Start of Supplied information

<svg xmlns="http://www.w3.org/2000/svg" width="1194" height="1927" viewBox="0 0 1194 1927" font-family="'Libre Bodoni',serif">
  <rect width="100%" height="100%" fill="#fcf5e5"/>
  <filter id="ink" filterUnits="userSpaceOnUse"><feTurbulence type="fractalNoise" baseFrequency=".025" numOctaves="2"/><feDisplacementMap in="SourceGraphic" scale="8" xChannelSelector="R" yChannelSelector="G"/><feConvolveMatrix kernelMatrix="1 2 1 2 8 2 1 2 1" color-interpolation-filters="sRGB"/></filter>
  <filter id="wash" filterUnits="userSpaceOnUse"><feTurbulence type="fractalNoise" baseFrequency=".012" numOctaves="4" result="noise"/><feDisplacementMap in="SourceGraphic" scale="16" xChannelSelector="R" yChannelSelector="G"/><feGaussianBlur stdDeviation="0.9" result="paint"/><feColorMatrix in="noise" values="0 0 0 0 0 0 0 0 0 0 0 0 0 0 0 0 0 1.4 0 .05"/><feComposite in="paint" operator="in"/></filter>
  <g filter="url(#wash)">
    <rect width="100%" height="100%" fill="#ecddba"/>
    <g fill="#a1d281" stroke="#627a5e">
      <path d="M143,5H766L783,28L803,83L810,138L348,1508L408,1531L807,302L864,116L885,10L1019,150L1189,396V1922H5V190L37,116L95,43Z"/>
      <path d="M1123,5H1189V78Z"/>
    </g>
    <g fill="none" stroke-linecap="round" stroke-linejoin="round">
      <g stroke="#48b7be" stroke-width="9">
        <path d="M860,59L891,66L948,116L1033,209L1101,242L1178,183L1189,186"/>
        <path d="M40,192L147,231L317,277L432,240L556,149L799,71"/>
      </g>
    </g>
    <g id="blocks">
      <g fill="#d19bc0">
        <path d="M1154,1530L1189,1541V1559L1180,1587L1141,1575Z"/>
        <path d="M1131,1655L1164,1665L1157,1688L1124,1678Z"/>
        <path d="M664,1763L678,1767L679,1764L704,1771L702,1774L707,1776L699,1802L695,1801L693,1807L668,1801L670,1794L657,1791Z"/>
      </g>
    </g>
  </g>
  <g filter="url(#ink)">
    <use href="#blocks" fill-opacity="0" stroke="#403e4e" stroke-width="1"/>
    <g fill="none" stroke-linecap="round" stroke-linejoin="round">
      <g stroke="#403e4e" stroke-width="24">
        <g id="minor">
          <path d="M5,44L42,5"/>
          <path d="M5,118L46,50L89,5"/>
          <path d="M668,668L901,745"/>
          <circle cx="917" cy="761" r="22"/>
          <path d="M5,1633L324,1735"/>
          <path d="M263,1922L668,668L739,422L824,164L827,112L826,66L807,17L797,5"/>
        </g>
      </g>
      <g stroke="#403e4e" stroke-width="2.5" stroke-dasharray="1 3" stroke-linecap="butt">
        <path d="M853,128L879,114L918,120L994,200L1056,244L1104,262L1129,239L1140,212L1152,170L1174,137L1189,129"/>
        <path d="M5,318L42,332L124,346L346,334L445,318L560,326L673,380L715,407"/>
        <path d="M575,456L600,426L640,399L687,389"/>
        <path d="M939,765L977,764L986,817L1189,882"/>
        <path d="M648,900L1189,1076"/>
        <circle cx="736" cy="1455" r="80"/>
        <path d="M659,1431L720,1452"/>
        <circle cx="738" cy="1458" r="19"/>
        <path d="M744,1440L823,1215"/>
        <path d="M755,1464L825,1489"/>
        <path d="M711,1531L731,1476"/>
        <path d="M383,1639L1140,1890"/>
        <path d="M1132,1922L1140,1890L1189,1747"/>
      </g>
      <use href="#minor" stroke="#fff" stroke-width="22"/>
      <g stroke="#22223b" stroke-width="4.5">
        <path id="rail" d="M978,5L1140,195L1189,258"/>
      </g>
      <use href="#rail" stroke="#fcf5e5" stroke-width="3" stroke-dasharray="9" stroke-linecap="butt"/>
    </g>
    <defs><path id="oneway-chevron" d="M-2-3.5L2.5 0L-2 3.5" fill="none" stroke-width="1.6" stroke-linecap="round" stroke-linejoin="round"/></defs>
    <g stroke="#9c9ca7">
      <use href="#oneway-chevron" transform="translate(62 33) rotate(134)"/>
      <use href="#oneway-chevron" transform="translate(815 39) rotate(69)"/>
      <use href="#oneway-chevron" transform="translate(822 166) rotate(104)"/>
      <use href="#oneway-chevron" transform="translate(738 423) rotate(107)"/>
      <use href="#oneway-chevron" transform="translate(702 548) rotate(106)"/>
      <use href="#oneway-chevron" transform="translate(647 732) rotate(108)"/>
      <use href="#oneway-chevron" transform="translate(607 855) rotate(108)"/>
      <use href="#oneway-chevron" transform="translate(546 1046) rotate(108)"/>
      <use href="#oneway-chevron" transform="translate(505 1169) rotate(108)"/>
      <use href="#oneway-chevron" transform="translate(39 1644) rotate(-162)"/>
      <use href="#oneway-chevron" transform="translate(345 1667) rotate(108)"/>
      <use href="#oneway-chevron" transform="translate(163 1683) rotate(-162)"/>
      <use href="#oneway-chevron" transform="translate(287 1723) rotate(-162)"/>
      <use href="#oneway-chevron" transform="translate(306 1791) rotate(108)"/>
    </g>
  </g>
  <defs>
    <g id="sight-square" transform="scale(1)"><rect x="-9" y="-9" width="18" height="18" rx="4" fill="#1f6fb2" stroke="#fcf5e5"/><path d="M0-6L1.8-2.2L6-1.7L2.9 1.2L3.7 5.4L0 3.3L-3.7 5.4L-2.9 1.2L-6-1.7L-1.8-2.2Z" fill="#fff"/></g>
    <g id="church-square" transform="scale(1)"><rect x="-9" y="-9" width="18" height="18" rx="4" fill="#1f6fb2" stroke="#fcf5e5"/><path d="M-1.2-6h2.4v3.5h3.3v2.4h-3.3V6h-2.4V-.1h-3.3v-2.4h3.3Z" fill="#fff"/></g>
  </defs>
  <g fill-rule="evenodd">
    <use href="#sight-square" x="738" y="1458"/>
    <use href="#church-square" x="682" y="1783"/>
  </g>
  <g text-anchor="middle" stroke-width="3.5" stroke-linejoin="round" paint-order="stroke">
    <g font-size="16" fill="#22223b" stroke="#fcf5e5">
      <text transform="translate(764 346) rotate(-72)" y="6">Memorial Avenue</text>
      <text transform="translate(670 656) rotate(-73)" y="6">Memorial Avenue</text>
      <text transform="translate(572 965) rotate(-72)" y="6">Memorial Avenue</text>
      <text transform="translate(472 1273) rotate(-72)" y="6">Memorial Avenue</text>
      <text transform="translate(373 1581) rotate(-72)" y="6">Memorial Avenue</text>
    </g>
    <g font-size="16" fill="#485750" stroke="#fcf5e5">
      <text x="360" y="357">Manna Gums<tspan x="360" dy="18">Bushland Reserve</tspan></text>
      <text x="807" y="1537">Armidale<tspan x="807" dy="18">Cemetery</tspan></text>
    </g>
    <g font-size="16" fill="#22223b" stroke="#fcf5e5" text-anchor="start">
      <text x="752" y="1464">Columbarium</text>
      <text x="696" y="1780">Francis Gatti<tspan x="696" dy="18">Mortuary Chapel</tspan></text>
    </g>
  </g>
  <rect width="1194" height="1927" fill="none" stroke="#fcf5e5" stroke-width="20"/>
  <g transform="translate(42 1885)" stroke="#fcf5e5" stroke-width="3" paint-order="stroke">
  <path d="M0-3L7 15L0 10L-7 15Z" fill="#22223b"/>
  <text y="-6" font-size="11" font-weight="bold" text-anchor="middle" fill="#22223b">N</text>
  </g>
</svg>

End of Supplied information

- What to produce: Reproduce every line of the records containing the string "numOctaves".

- Written solution:
  <filter id="ink" filterUnits="userSpaceOnUse"><feTurbulence type="fractalNoise" baseFrequency=".025" numOctaves="2"/><feDisplacementMap in="SourceGraphic" scale="8" xChannelSelector="R" yChannelSelector="G"/><feConvolveMatrix kernelMatrix="1 2 1 2 8 2 1 2 1" color-interpolation-filters="sRGB"/></filter>
  <filter id="wash" filterUnits="userSpaceOnUse"><feTurbulence type="fractalNoise" baseFrequency=".012" numOctaves="4" result="noise"/><feDisplacementMap in="SourceGraphic" scale="16" xChannelSelector="R" yChannelSelector="G"/><feGaussianBlur stdDeviation="0.9" result="paint"/><feColorMatrix in="noise" values="0 0 0 0 0 0 0 0 0 0 0 0 0 0 0 0 0 1.4 0 .05"/><feComposite in="paint" operator="in"/></filter>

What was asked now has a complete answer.